The dire result is likely to deepen concern about founder Masayoshi Son's ability to secure funding for a second Vision Fund, and give more ammunition to activist investor Elliott Management which has recently emerged as a prominent shareholder.
The numbers are also the latest reminder of the inherent risk in Son's strategy of betting big on untested startups. The Vision Fund posted an operating loss of 225 billion yen (2.05 billion U.S. dollars) for October-December compared to 176 billion yen profit in the same period a year earlier.

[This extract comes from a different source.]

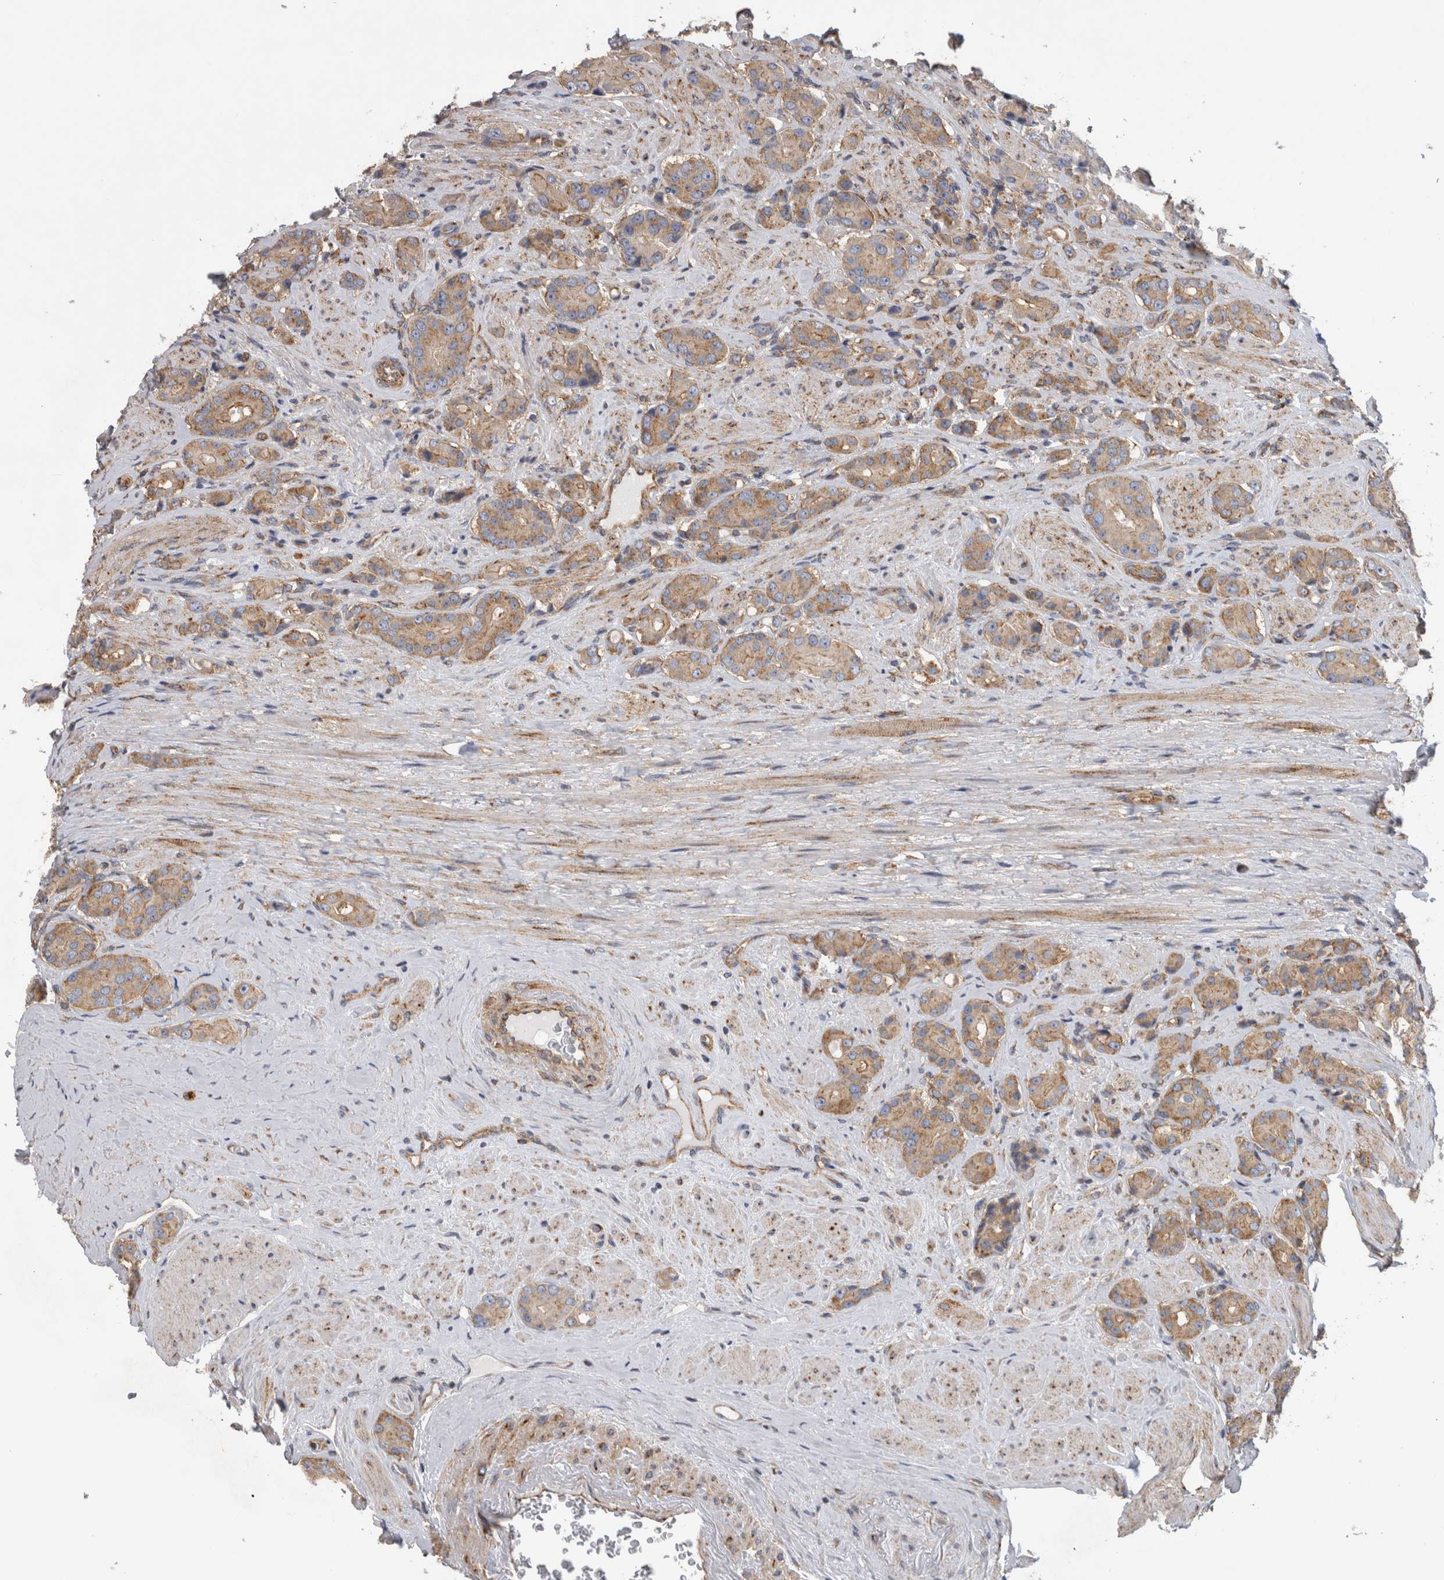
{"staining": {"intensity": "moderate", "quantity": "25%-75%", "location": "cytoplasmic/membranous"}, "tissue": "prostate cancer", "cell_type": "Tumor cells", "image_type": "cancer", "snomed": [{"axis": "morphology", "description": "Adenocarcinoma, High grade"}, {"axis": "topography", "description": "Prostate"}], "caption": "About 25%-75% of tumor cells in human prostate cancer (adenocarcinoma (high-grade)) display moderate cytoplasmic/membranous protein staining as visualized by brown immunohistochemical staining.", "gene": "ATXN3", "patient": {"sex": "male", "age": 71}}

The fund, which is backed by Saudi Arabia and has single-handedly changed the face of tech investing, said it had invested 74.6 billion U.S. dollars in 88 companies as at December-end, at which time those investments were worth 79.8 billion U.S. dollars.
Profit for the overall group reached 2.6 billion yen for the quarter versus 438 billion yen a year prior, SoftBank said in a stock exchange filing. The figure included a 332 billion yen dilution gain related to the secondary listing of portfolio firm Alibaba Group Holding Ltd.

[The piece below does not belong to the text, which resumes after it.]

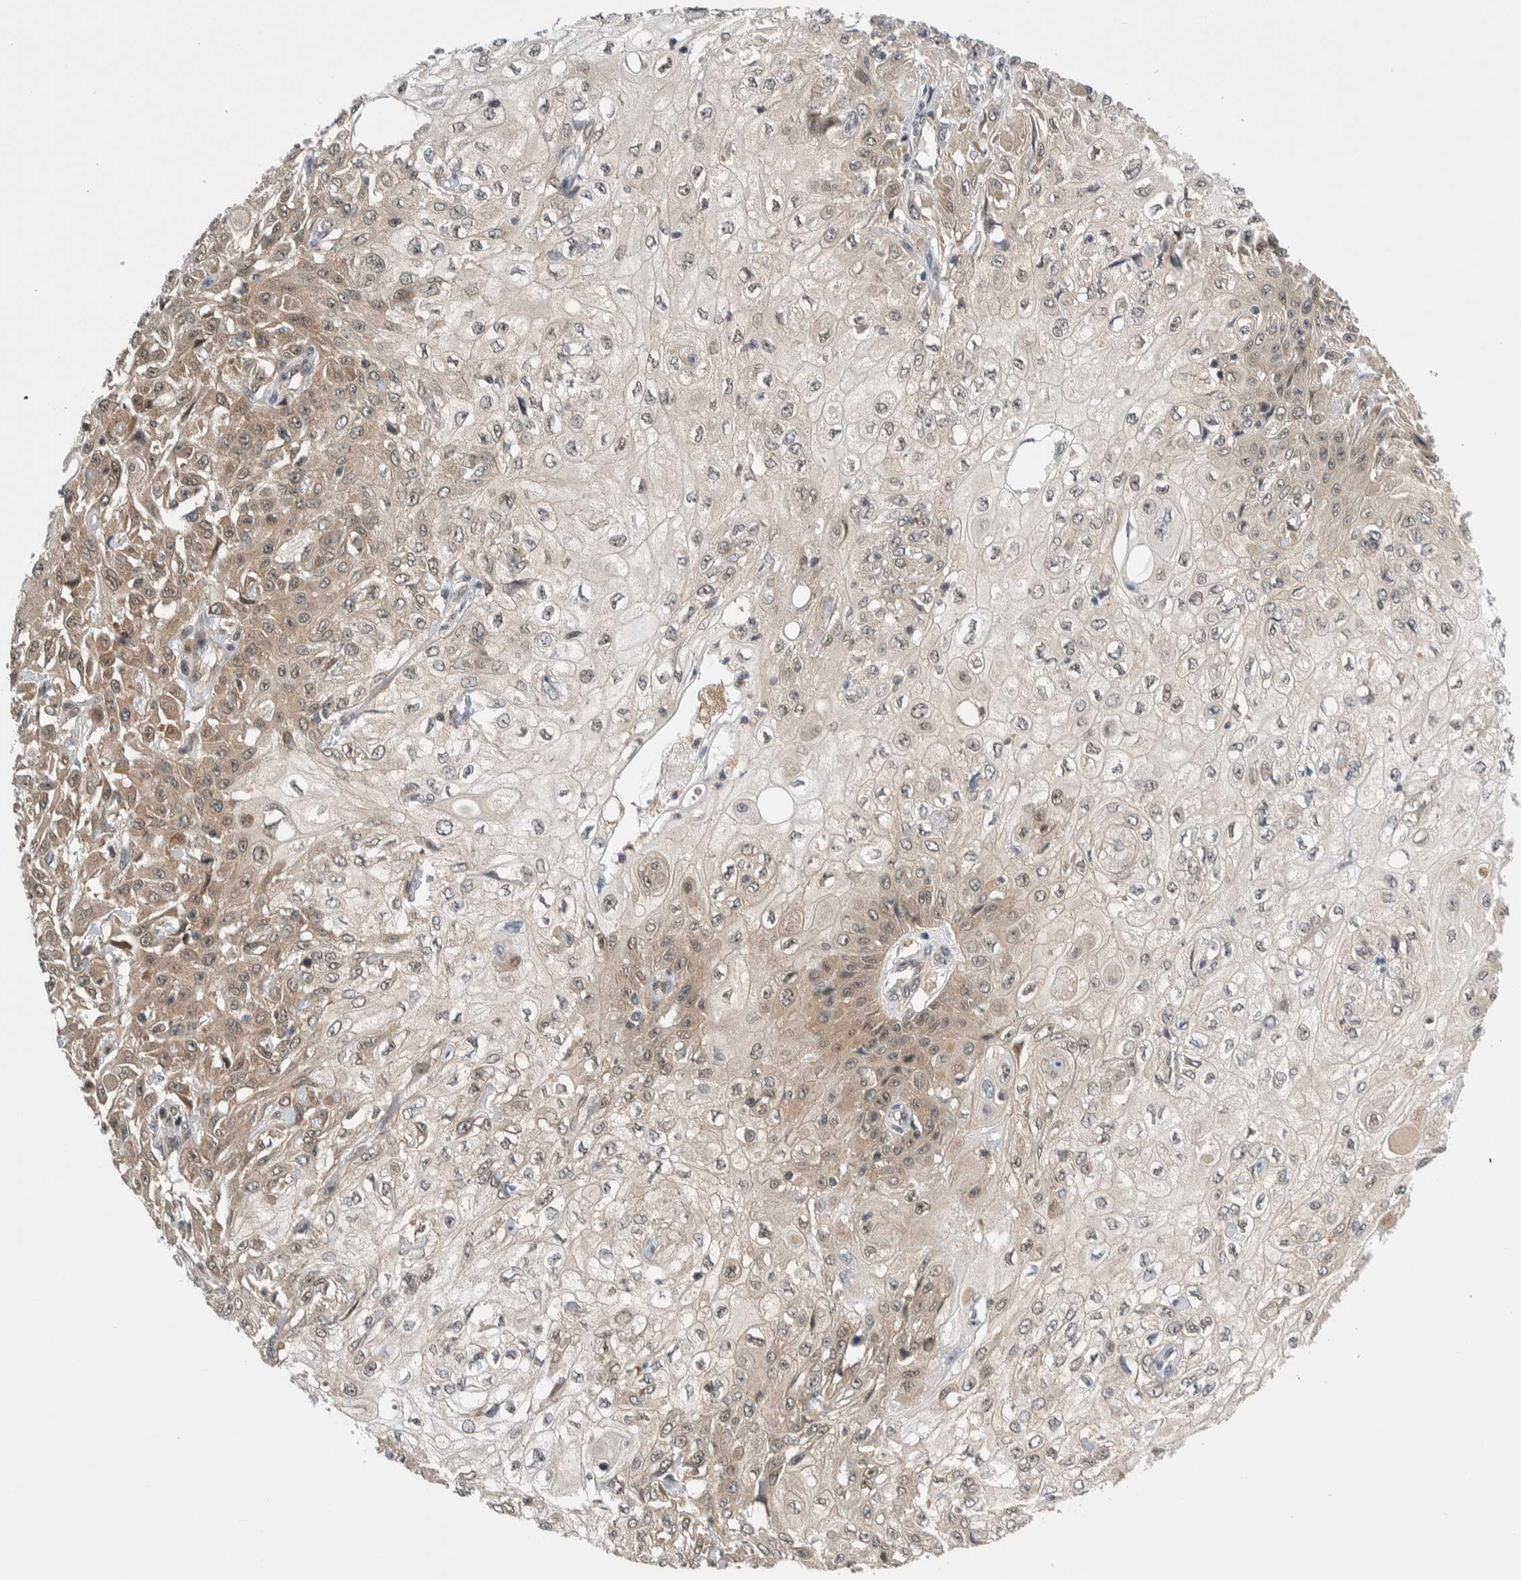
{"staining": {"intensity": "weak", "quantity": "25%-75%", "location": "cytoplasmic/membranous"}, "tissue": "skin cancer", "cell_type": "Tumor cells", "image_type": "cancer", "snomed": [{"axis": "morphology", "description": "Squamous cell carcinoma, NOS"}, {"axis": "morphology", "description": "Squamous cell carcinoma, metastatic, NOS"}, {"axis": "topography", "description": "Skin"}, {"axis": "topography", "description": "Lymph node"}], "caption": "A brown stain shows weak cytoplasmic/membranous positivity of a protein in human skin squamous cell carcinoma tumor cells.", "gene": "CCDC43", "patient": {"sex": "male", "age": 75}}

The result compared with the 345 billion yen average of three analyst estimates compiled by Refinitiv. Analysts have said it is difficult to evaluate SoftBank's performance due to a lack of disclosure around Vision Fund's internal valuations.
Son's investing credentials took a hit in the August-September quarter when the Vision Fund recorded an 8.9 billion U.S. dollars operating loss following weakness at major bets such as office space-sharing firm WeWork.
Since then, a slew of portfolio companies – from hotel-booking platform Oyo to cloud robotics firm CloudMinds – have cut jobs and come under pressure to demonstrate the long-term viability of their business models.
The fund itself has also lost key employees.
Tuesday offered a bright spot when a U.S. federal judge rejected an antitrust challenge to the proposed takeover of SoftBank's troubled U.S. wireless subsidiary Sprint Corp by T-Mobile U.S. Inc, sending SoftBank stock to its highest price in seven months.
Nevertheless, SoftBank faces pressure to enhance shareholder value after sources told Reuters last week that U.S. hedge fund Elliott Management had amassed a stake of almost 3 billion U.S. dollars in the conglomerate and is pushing for change including 20 billion U.S. dollars in stock buybacks.